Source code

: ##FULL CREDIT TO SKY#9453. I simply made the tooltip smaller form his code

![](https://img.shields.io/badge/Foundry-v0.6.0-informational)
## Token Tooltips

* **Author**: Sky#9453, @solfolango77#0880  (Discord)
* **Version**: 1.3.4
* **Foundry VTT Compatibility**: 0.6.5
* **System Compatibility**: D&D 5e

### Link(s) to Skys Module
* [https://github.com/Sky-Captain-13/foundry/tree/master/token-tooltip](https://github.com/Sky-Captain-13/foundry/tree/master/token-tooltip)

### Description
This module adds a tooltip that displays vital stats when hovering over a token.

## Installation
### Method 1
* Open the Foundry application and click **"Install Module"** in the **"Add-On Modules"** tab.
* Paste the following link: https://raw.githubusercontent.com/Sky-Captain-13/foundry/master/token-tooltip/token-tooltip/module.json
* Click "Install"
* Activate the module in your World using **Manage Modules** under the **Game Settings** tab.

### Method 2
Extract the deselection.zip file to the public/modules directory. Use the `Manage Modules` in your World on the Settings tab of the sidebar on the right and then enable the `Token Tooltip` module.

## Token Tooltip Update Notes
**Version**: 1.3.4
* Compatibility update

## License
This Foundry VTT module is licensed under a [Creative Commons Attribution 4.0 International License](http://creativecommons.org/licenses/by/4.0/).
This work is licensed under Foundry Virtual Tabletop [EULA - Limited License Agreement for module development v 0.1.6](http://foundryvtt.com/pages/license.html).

■ **ACTION ITEM**
Check each line above for "Captain" and please state only how many have it.

■ **THE ANSWER**
2